Он резко повернулся, и я замолчала. Его глаза встретились с моими, и в них было то, что я не ожидала — не гнев, не защита, а тревога. Настоящая, живая.

— Нет, — перебил он, шагнув ближе. — Позволь мне сказать первым. Если ты начнёшь, я… я могу не успеть.

Я замерла. Он сглотнул, снова провёл рукой по волосам, потом опустил её, будто сдался.

— Я не умею говорить красиво. Ты знаешь. Я умею командовать, спорить, защищать. Но когда дело касается тебя… всё рушится. Я теряю слова. Теряю контроль. Теряю себя.

Он сделал ещё шаг, и теперь между нами не было расстояния.

— Я не знаю, что это. Не знаю, как с этим быть. Но я знаю одно: когда ты рядом — я живой. И если ты уйдёшь… я снова стану тем, кем был. Пустым.

Я смотрела на него, и сердце билось так громко, что казалось — он слышит. Его голос был хриплым, почти сорванным, но каждое слово резонировало внутри меня, как правда, которую я боялась услышать.

Он опустил взгляд, будто испугался, что сказал слишком много.
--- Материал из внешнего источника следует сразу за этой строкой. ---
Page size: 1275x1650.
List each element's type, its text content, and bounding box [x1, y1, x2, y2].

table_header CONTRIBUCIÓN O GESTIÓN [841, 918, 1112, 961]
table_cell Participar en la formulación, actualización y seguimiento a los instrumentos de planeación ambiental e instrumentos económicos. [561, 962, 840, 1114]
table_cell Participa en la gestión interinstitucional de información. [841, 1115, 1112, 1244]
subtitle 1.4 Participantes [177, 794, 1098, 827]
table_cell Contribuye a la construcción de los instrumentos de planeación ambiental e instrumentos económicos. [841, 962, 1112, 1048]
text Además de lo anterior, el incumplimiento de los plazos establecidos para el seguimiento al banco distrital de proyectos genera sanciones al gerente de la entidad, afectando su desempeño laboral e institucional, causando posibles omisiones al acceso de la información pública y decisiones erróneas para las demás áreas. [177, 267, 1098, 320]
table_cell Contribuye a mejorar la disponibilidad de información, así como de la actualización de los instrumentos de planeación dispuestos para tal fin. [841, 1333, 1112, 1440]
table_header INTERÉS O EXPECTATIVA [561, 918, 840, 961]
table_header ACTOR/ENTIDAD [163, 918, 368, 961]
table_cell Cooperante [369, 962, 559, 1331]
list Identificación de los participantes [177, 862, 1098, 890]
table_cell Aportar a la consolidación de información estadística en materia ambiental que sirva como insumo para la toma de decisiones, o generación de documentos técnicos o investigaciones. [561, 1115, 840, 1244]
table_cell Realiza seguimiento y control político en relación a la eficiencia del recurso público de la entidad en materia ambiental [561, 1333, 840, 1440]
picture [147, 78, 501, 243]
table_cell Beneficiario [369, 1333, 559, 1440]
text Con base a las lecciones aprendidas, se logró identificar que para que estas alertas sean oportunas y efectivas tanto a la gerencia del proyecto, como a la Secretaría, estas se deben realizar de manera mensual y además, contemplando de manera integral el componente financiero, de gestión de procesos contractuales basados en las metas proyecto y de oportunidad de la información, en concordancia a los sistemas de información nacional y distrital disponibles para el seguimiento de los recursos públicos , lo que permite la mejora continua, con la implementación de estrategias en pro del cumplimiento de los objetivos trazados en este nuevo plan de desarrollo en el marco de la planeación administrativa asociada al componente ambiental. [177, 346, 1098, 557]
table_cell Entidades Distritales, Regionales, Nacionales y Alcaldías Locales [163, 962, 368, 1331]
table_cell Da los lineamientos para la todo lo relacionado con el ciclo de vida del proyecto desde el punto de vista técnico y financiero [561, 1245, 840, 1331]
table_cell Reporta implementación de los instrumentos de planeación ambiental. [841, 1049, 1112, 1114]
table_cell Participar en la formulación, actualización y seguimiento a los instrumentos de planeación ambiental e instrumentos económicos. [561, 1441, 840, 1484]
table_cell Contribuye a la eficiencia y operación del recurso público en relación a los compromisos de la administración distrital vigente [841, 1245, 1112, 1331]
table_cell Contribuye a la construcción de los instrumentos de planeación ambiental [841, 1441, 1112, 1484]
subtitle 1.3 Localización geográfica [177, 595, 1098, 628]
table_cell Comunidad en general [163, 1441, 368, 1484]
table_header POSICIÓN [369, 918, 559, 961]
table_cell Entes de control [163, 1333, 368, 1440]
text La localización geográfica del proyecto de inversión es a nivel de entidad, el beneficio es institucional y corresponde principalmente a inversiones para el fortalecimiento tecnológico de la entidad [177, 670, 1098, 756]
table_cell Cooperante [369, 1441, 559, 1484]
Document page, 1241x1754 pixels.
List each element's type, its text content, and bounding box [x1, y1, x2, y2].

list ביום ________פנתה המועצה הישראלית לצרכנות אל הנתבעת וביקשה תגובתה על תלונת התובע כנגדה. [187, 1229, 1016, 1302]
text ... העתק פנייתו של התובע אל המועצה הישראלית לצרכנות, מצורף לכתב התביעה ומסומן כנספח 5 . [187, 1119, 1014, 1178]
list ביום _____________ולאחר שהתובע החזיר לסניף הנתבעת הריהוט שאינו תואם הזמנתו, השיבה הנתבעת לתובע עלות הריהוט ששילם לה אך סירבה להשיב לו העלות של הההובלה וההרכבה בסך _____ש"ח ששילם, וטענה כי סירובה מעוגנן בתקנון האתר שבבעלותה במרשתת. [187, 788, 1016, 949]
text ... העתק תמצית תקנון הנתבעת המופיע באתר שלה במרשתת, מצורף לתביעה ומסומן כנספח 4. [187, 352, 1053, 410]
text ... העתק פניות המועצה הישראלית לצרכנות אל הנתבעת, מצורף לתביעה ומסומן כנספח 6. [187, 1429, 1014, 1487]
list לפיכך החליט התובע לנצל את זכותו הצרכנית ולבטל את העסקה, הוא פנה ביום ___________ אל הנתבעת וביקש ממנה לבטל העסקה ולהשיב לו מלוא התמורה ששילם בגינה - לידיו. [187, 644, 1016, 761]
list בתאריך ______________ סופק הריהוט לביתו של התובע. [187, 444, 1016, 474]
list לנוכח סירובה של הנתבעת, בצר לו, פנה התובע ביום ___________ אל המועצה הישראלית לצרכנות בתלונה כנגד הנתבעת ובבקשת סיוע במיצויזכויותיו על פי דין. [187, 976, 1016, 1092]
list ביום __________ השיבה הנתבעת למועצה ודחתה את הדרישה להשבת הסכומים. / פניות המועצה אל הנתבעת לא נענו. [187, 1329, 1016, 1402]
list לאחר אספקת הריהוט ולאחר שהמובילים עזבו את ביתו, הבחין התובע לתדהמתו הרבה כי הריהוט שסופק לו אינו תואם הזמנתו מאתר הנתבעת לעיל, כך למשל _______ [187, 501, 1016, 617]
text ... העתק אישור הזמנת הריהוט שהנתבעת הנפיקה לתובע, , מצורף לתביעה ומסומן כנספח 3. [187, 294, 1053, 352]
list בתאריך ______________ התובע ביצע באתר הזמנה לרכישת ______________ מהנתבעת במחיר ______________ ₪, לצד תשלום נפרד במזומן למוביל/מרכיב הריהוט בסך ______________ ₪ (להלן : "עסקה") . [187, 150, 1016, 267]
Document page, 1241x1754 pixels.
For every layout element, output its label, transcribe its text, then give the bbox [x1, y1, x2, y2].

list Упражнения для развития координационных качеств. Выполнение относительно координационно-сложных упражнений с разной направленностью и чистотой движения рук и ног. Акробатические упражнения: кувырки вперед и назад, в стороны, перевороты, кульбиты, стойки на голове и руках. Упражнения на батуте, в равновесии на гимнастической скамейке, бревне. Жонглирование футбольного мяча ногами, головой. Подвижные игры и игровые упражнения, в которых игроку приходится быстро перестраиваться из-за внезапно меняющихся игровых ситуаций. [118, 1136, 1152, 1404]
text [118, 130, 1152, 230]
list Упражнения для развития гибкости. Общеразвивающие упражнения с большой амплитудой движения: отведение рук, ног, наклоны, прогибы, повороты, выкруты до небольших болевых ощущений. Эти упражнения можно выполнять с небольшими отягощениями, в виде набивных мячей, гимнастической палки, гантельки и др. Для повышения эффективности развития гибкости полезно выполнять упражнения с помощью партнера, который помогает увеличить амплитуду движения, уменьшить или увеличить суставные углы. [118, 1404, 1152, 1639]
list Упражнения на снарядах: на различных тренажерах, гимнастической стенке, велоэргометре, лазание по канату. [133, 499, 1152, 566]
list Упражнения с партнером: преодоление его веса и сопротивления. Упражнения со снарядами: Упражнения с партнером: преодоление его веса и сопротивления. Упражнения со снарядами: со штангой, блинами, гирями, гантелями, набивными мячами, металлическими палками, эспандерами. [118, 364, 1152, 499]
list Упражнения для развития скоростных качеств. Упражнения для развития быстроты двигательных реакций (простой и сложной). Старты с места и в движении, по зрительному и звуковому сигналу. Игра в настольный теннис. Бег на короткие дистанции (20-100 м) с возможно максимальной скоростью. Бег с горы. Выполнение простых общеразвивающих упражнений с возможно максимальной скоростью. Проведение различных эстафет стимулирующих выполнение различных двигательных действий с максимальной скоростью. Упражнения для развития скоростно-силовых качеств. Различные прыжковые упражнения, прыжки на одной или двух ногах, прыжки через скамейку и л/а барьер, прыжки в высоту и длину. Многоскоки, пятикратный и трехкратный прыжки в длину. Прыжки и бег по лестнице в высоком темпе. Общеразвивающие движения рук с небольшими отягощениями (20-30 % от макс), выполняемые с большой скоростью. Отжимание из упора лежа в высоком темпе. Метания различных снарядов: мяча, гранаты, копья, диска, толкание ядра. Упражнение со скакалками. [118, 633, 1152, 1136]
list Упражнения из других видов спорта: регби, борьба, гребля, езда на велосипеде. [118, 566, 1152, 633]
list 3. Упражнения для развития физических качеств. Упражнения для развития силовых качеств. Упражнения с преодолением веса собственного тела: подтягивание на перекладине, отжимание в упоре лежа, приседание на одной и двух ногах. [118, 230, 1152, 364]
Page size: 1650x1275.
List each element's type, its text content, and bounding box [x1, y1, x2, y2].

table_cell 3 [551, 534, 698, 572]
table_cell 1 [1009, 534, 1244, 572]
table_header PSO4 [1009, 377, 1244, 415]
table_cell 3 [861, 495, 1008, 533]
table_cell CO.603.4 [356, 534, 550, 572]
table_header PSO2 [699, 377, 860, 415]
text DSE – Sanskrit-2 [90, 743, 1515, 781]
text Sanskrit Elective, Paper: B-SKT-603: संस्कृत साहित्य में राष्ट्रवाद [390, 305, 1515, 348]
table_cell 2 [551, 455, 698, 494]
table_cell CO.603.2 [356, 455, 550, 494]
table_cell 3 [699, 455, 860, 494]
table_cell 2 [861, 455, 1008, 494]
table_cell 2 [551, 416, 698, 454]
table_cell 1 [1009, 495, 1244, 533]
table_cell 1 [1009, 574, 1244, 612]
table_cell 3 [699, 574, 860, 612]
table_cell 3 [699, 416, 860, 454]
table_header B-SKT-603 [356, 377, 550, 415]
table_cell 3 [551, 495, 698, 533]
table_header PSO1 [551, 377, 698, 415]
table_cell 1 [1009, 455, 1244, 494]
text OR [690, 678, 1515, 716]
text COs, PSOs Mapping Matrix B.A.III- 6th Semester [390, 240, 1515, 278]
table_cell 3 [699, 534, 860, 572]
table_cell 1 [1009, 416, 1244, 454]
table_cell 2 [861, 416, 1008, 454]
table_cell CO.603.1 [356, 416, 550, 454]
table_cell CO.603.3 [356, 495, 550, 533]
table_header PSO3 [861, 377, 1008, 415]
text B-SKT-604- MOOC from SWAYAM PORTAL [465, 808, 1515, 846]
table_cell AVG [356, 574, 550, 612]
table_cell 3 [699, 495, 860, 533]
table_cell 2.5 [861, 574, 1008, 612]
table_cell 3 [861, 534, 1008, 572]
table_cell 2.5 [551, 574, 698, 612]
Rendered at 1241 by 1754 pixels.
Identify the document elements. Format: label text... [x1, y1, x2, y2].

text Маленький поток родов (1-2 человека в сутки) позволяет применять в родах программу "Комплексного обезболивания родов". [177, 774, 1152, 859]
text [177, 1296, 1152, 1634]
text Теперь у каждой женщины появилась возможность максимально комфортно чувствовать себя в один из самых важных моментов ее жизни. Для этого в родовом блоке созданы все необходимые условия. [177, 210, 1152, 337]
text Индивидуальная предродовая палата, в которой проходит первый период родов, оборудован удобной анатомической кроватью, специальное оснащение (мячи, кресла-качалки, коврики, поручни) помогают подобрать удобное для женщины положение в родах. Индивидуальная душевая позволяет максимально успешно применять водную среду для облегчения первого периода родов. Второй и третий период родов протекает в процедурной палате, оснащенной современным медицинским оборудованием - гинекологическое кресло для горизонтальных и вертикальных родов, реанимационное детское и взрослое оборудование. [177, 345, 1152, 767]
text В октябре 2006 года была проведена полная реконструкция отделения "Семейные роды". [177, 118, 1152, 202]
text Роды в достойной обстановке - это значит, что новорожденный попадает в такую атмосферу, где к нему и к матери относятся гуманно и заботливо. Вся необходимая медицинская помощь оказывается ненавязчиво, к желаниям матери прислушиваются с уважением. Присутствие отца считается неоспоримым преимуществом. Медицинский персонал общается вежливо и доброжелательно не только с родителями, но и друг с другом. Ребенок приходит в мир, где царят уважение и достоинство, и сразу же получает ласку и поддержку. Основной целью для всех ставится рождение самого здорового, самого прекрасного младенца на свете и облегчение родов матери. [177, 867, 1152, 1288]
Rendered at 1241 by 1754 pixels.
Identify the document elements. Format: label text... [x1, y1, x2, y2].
Но я уже знала: это было именно то, что мне нужно было услышать.

Он всё ещё держал мою руку, но вдруг опустился на одно колено. Медленно, сдержанно, будто каждое движение давалось ему с усилием. Его ладонь поднялась, и в ней вспыхнула магия — изумрудные искры, тёмные и яркие, закружились в вихре, потрескивая, как пламя в камине.

Я затаила дыхание. Сердце сжалось. Я знала, что он собирается сделать.

Клятва верности — это не просто слова. Это связь. Магическая, нерушимая. Её не разорвать. Только смерть может освободить от неё. Я уже проходила через это с теми, кто служил мне в замке. Но сейчас всё было иначе. Сейчас — это был он.

Калиас поднял глаза. В них не было страха. Только решимость. И что-то ещё — то, что я не смела называть вслух.

— Я, Калиас из рода Лиэн, сын леса и стали, — произнёс он, и голос его звучал глухо, но твёрдо, — приношу клятву верности Небесной наследнице. Я отдаю ей свою силу, свою волю и свою жизнь. Пусть моя душа будет связана с её до последнего дыхания. Пусть её боль станет моей, а её враги — моими. Я служу ей, пока жив мой дух… и даже после.

Магия в его руке вспыхнула ярче, поднимаясь вверх, как живое пламя, и замерла, ожидая моего ответа. Я чувствовала, как дрожит воздух между нами. Как дрожу я сама.

Я шагнула ближе, подняла руку. Колебалась лишь на миг.

— Я принимаю тебя, Калиас, — прошептала я. — Пусть связь между нами будет чистой и нерушимой. Пусть звёзды станут свидетелями.

Я коснулась его ладони, обхватила её, перевернула, чтобы моя рука оказалась снизу. Моя магия — серебристо-синяя, как лунный свет на воде — вспыхнула в ответ. Вихри зелёного и синего переплелись, закружились, образуя символ, который на мгновение завис в воздухе между нашими руками, а затем растворился, втекая в нас.